### WHAT THE TASK ASKS
Only lines that contain the word "ANVENDELSE" are to be returned from the data below.

*** Begin section ***

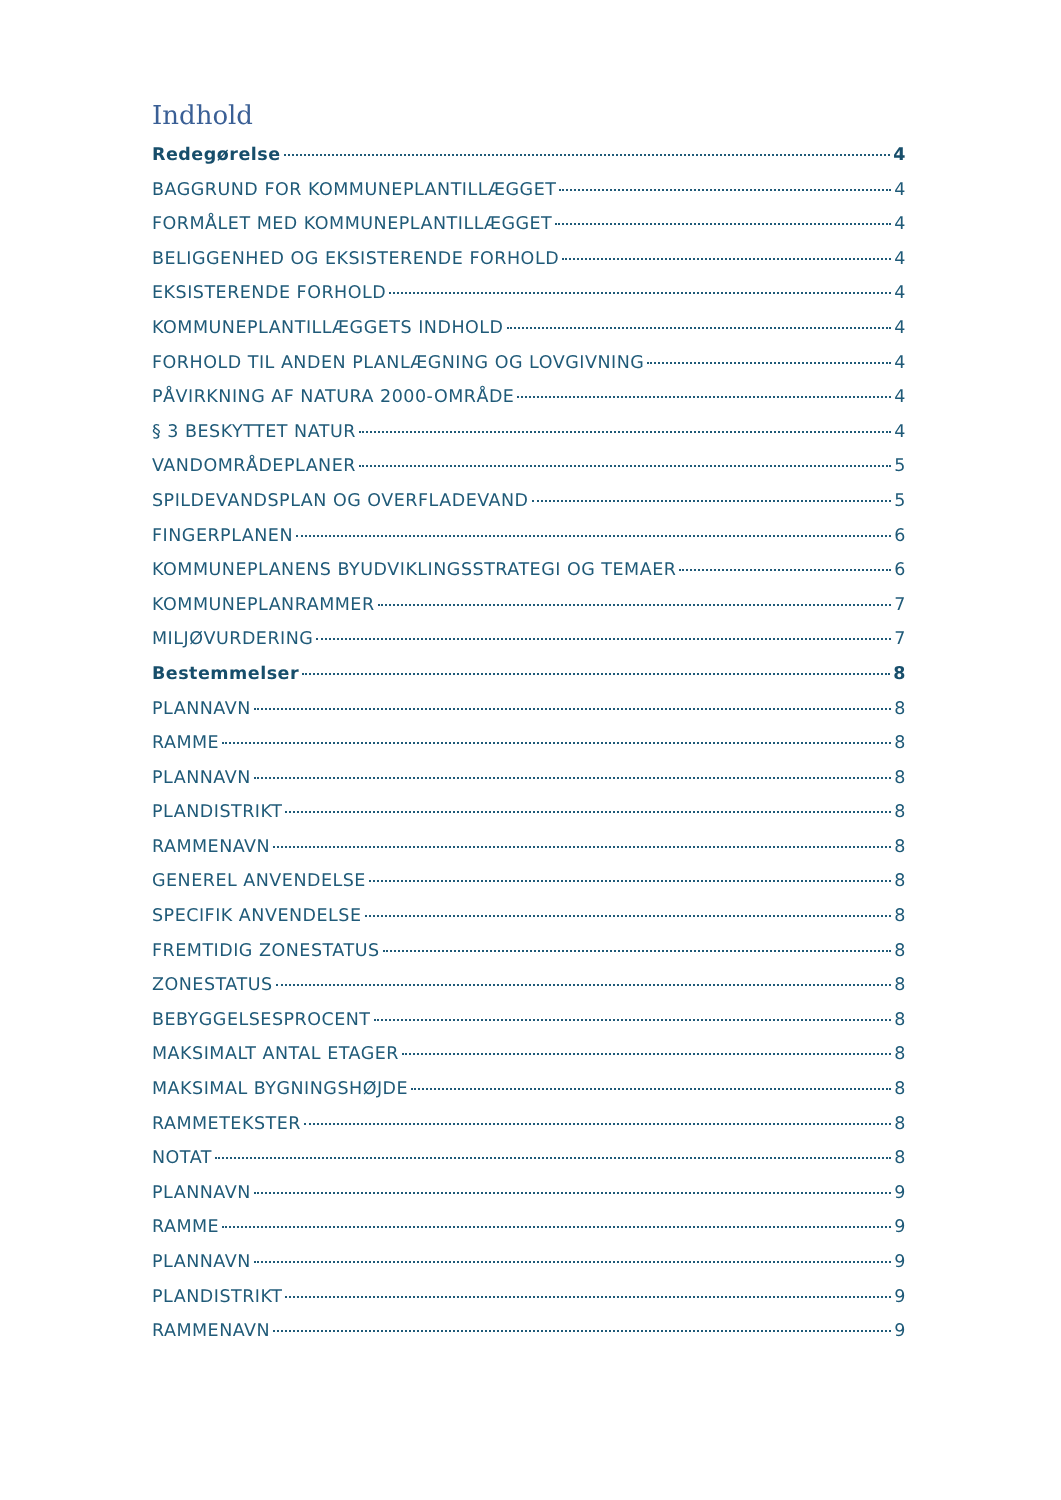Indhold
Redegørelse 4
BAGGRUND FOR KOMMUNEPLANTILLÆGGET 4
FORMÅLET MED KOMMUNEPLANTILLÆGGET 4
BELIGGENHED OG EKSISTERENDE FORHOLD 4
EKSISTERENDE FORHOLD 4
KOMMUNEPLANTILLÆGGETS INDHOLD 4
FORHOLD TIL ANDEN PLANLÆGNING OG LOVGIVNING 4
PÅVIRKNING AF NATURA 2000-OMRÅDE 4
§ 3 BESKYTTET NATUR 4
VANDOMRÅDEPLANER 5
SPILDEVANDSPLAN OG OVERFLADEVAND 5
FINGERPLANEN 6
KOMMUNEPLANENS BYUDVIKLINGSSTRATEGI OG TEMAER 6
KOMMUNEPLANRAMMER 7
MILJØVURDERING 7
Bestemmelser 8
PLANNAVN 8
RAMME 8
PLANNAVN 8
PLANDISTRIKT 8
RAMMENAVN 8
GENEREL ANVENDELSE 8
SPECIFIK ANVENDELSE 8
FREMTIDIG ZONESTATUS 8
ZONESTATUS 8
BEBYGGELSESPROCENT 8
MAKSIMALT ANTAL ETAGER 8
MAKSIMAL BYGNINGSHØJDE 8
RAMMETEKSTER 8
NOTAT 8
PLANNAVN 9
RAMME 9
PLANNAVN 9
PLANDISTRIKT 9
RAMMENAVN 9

*** End section ***

### COMPLETED TASK
GENEREL ANVENDELSE 8
SPECIFIK ANVENDELSE 8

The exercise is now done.